-1

I have a table like the following but approximately 7 million rows. What I am trying to find out is how many cases is each user working on simultaneously? I would like to groupby the username and then get an average count of how many references are open concurrently between the two times.

Reference starttime stoptime Username
1 2020-07-28 06:41:56.000 2020-07-28 07:11:25.000 Arthur
2 2020-07-18 13:24:02.000 2020-07-18 13:38:42.000 Arthur
3 2020-07-03 09:27:03.000 2020-07-03 10:35:24.000 Arthur
4 2020-07-05 19:42:38.000 2020-07-05 20:07:52.000 Bob
5 2020-07-04 10:22:48.000 2020-07-04 10:24:32.000 Bob

Any ideas?

rdr101
  • 1
  • What part are you having trouble with? – wwii Feb 18 '21 at 15:07
  • Does [Efficient date range overlap calculation in python?](https://stackoverflow.com/questions/9044084/efficient-date-range-overlap-calculation-in-python) answer your question? Or [Determine Whether Two Date Ranges Overlap](https://stackoverflow.com/questions/325933/determine-whether-two-date-ranges-overlap), [Algorithm to detect overlapping periods](https://stackoverflow.com/questions/13513932/algorithm-to-detect-overlapping-periods), [How to find rows with overlapping date ranges?](https://stackoverflow.com/questions/44288858/how-to-find-rows-with-overlapping-date-ranges) – wwii Feb 18 '21 at 15:15
  • More Pandas: [Efficiently finding overlap between many date ranges](https://stackoverflow.com/questions/35266424/efficiently-finding-overlap-between-many-date-ranges), – wwii Feb 18 '21 at 15:22

2 Answers2

0

Someone asked a similar question just yesterday so here it is:

ends = df['starttime'].values < df['endtime'].values[:, None]
starts = df['starttime'].values > df['starttime'].values[:, None]
same_name = (df['Username'].values == df['Username'].values[:, None])

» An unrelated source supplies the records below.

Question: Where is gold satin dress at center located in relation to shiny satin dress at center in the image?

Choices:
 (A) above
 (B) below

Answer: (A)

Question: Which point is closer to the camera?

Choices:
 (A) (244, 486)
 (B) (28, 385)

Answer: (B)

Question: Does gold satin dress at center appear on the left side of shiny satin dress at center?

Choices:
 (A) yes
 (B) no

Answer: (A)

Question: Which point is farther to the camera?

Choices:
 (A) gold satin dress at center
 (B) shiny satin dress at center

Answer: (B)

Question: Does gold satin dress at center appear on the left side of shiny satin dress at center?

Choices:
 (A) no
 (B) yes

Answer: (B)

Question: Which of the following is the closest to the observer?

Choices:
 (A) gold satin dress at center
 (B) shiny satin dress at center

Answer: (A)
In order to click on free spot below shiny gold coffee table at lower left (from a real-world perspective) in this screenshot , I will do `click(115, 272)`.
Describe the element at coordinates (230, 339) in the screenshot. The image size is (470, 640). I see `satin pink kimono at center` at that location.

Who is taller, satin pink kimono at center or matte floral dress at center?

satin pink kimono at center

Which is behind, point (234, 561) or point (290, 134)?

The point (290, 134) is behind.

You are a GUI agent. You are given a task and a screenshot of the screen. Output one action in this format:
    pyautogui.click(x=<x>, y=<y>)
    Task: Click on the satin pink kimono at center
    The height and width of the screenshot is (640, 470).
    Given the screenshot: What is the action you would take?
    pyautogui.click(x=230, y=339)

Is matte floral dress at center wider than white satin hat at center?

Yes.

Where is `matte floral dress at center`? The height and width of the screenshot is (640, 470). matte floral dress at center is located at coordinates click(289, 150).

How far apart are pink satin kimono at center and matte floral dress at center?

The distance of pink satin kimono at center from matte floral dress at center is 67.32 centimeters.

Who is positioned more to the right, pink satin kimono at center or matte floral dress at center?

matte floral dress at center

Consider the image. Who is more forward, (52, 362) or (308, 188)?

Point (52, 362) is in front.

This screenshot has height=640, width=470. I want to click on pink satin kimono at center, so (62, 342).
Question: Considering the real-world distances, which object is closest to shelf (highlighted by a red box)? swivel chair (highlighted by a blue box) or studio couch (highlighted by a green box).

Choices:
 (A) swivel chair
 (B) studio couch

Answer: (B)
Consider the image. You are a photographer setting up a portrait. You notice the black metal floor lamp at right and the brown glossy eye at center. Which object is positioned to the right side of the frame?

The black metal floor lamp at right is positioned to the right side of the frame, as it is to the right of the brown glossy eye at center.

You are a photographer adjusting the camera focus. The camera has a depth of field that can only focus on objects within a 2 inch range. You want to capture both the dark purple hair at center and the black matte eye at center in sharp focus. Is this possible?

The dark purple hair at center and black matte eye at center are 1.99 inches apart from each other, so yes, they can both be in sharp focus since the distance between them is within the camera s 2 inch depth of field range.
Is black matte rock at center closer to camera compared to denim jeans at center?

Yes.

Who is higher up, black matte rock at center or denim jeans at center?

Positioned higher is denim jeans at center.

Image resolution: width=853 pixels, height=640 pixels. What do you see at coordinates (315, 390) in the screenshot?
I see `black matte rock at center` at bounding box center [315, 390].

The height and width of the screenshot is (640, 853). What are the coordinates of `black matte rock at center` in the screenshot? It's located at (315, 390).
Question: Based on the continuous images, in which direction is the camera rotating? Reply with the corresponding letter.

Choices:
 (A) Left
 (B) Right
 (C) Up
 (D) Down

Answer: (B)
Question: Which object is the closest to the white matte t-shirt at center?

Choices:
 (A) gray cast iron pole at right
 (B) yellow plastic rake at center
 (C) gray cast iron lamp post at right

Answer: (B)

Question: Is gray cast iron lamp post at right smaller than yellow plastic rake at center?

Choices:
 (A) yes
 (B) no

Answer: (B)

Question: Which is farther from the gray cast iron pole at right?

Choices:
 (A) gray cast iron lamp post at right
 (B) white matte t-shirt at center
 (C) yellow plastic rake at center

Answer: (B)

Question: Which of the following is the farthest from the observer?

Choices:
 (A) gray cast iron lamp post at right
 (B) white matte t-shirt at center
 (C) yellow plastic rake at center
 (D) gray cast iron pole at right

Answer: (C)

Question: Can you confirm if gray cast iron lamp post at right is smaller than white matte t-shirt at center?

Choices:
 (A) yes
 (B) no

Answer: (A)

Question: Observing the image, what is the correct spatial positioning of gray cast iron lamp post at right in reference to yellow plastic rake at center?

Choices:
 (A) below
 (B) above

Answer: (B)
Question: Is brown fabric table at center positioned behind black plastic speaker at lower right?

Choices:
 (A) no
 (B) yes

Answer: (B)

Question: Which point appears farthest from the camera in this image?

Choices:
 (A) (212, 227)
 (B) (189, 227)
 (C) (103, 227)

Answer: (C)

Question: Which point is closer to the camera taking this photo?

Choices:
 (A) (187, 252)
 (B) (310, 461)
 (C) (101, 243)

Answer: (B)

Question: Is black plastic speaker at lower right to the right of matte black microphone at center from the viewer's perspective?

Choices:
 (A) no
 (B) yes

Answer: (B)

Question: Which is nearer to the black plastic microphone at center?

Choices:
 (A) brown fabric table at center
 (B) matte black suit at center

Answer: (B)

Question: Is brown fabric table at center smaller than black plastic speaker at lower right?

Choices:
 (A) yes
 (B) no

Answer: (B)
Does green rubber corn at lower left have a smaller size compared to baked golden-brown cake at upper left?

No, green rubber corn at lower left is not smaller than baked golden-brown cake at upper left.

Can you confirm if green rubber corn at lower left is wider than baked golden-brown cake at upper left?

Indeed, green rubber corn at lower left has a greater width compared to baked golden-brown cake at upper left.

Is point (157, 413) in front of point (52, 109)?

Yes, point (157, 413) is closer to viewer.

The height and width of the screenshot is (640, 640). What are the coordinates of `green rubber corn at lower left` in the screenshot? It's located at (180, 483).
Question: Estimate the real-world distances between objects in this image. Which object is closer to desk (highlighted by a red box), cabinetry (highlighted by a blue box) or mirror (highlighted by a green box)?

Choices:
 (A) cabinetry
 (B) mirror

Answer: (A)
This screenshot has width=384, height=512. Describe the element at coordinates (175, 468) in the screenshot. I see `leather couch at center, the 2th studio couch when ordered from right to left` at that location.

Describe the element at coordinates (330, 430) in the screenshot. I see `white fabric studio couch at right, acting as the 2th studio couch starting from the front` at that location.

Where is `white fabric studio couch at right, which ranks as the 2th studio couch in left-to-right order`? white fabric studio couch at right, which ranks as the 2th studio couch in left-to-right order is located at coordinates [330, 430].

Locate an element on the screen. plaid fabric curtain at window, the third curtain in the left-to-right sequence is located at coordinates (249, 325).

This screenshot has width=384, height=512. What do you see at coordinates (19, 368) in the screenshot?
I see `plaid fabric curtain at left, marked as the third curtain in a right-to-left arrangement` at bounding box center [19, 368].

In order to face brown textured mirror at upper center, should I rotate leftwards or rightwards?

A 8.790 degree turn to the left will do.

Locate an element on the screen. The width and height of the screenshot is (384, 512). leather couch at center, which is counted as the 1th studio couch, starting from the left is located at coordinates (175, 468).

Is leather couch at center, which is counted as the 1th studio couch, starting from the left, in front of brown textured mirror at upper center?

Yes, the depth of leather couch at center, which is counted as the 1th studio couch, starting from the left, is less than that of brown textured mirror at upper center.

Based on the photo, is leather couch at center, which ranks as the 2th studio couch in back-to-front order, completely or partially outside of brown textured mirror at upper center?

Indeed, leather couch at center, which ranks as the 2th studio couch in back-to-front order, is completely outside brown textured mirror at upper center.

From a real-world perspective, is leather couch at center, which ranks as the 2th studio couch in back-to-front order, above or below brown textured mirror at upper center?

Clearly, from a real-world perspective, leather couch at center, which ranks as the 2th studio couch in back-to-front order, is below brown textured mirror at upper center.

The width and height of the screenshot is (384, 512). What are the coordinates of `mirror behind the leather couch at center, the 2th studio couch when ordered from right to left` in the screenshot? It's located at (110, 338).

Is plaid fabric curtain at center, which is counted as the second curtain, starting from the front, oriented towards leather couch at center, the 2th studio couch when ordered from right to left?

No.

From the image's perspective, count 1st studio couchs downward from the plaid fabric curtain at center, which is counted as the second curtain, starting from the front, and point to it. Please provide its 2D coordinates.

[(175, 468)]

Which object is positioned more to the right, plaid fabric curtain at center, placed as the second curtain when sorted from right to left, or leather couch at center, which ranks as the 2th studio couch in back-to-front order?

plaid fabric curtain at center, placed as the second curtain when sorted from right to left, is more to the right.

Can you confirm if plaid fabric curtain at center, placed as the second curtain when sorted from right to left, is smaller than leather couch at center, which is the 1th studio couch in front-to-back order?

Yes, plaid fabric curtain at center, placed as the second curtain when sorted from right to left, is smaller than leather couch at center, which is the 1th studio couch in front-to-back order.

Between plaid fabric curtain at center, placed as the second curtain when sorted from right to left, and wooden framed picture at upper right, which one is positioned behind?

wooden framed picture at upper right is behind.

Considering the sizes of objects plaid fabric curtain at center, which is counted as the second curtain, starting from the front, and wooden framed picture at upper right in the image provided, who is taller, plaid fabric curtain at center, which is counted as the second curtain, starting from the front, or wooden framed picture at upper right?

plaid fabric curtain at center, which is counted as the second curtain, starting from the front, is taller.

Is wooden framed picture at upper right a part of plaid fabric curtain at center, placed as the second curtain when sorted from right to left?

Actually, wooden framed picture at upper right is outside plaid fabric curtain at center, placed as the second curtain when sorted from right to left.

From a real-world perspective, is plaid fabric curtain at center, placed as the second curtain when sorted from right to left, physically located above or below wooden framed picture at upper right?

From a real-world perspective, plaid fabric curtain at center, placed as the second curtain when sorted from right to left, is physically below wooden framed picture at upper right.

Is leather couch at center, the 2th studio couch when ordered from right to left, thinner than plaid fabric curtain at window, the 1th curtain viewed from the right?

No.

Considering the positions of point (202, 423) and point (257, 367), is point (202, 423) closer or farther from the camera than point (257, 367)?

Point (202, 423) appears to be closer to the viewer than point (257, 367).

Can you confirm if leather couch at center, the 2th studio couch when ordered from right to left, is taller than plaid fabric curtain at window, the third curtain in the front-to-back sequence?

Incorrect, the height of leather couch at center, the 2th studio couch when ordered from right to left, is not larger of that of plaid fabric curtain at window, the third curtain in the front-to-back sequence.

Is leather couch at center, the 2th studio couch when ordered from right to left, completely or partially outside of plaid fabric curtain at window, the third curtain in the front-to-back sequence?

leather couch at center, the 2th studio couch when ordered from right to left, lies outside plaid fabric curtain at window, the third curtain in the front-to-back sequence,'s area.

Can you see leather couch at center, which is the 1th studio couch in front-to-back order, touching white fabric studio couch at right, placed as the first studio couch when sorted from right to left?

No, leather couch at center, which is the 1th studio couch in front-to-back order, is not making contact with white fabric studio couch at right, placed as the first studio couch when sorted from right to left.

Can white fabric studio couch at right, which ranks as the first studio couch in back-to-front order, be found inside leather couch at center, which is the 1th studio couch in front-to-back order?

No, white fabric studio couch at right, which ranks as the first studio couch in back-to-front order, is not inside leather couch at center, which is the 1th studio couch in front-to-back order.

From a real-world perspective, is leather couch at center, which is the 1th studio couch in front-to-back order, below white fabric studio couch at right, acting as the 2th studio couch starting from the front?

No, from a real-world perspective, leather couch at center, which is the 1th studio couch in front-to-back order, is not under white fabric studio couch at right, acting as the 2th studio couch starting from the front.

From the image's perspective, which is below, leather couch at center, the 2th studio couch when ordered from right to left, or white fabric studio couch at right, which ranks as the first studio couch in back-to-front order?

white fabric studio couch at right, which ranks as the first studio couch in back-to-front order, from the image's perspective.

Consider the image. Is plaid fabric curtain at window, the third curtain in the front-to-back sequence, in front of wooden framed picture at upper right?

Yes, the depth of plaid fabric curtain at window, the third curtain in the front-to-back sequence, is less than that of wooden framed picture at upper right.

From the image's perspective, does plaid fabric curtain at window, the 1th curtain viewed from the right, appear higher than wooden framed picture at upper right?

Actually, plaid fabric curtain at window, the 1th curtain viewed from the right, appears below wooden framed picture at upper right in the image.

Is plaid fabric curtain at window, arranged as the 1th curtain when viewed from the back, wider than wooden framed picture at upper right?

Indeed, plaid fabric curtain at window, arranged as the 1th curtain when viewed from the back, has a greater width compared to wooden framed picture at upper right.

# check for rows where all three conditions are met
# count the nubmer of matches by sum across axis=1 !!!
df['overlap'] = (ends & starts & same_name).sum(1)

df

To answer your final question for the mean value you would then run:

df['overlap'].mean()
Matt
  • 1,196
  • 1
  • 9
  • 22
0

I would use Pandas groupby function as you suggested in your tag already, by username. Let me describe the general workflow below per grouped user:

  • Collect all start times and stop times as 'moments of change in activities'.
  • Loop over all of them in your grouped dataframe
  • Use e.g. Pandas.DataFrame.loc to check how many cases are 'active' at moments of changes.
  • Save these in a list to compute the average count of cases

I don't have your code, but in pseudo-code it would look something like:

df = ...  # your raw df
grouped = df.groupby(by='Username')

for user, user_df in grouped:
    cases = []
    user_starts_cases = user_df['starttime'].to_numpy()
    user_stops_cases = user_df['stoptime'].to_numpy()
    times_of_activity_changes = np.concatenate(user_starts_cases, user_stops_cases)
    
    for xs in times_of_activity_changes:
        num_activities = len(user_df.loc[(user_df['starttime'] <= xs) & (user_df['stoptime'] >= xs)])  # mind the brackets
        active_cases.append(num_activities)
    
    print(sum(active_cases)/len(active_cases))

It depends a bit what you would call 'on average' but with this you could sample the amount of active cases at the times of your interest and compute an average.